Well, extrapolate that out til you are 53, as am I!


----------



## usandpets (Jan 1, 2011)

HOOFDRS said:


> I have seen a device at some tack shops that connect to the saddle horn that basically extends an additional stirrup to extend longer than your saddle stirrup...


 Amazon.com: Easy-Up Stirrup: Kitchen & Dining
Here's one that I've found on the web, or you could make one like it.


----------



## Rachel1786 (Nov 14, 2010)

I was going to ride my 16hh OTTB mare today(first time since the end of november) and after i finished lunging her i realized, oh crap i have nothing to use to get on! At first i couldn't even reach the stirrup, but i kept trying and eventually i did get on! YAY lol

Sorry lol i just surprised myself


----------



## Skutterbotch (Dec 1, 2009)

I can mount a 17.2 hh horse from the ground in english gear. If you have the option to use a block, I would use it, easier on the back.
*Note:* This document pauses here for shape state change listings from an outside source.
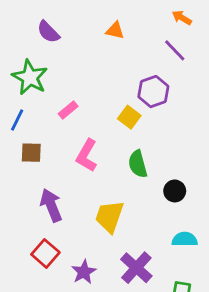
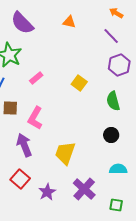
purple semicircle: (48, 32) -> (22, 23), size x1.4
purple hexagon: (153, 92) -> (119, 65), moved
pink L-shape: (87, 155) -> (35, 118), moved
green semicircle: (138, 164) -> (113, 101), moved

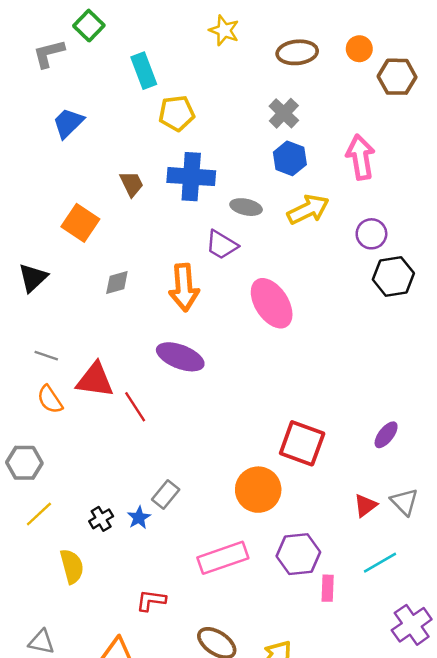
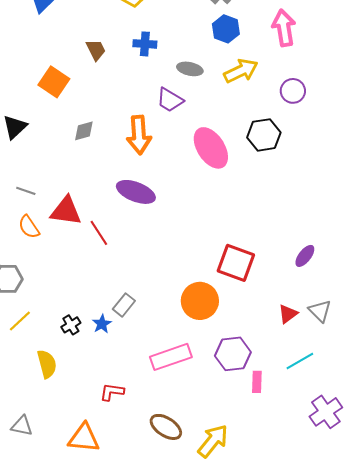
blue cross: (191, 177) -> (145, 44), size x0.6
black hexagon: (393, 276) -> (264, 135), moved

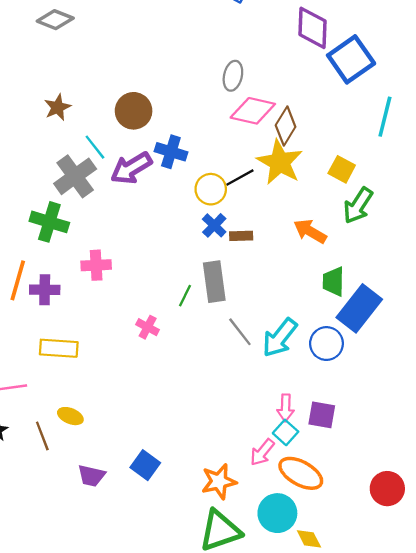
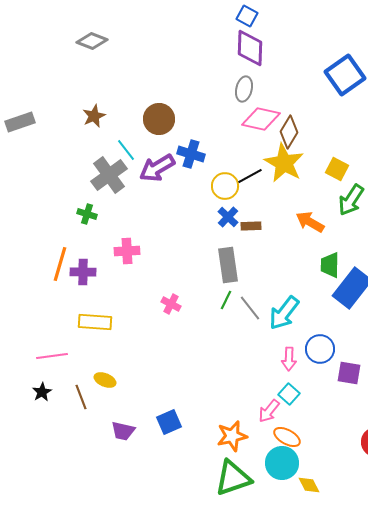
purple diamond: (312, 28) -> (250, 48), moved
green cross: (49, 222) -> (87, 214), size x0.6
green line: (185, 296) -> (226, 300), moved
blue circle: (326, 344) -> (320, 349), moved
pink arrow: (286, 408) -> (289, 359), moved
purple square: (322, 415) -> (349, 373), moved
blue square: (145, 465) -> (169, 422), turned 30
orange ellipse: (301, 473) -> (287, 437), moved, size x0.7

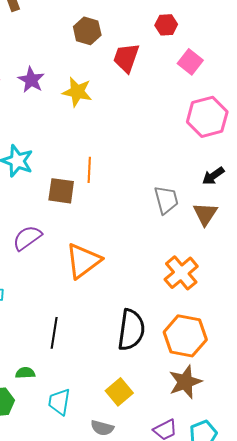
For some reason I can't mount facing the rump, maybe I should practice.


----------



## Sarahandlola (Dec 16, 2010)

I have the same problem! I cannot even get on a 14hh pony my legs are terrible! They are worse than old person legs XD I cannot lift them very far at all...And I always have to use a mounting block which is very annoying because Lola keeps walking away from it..I would like to be able to mount from the ground eventually.


----------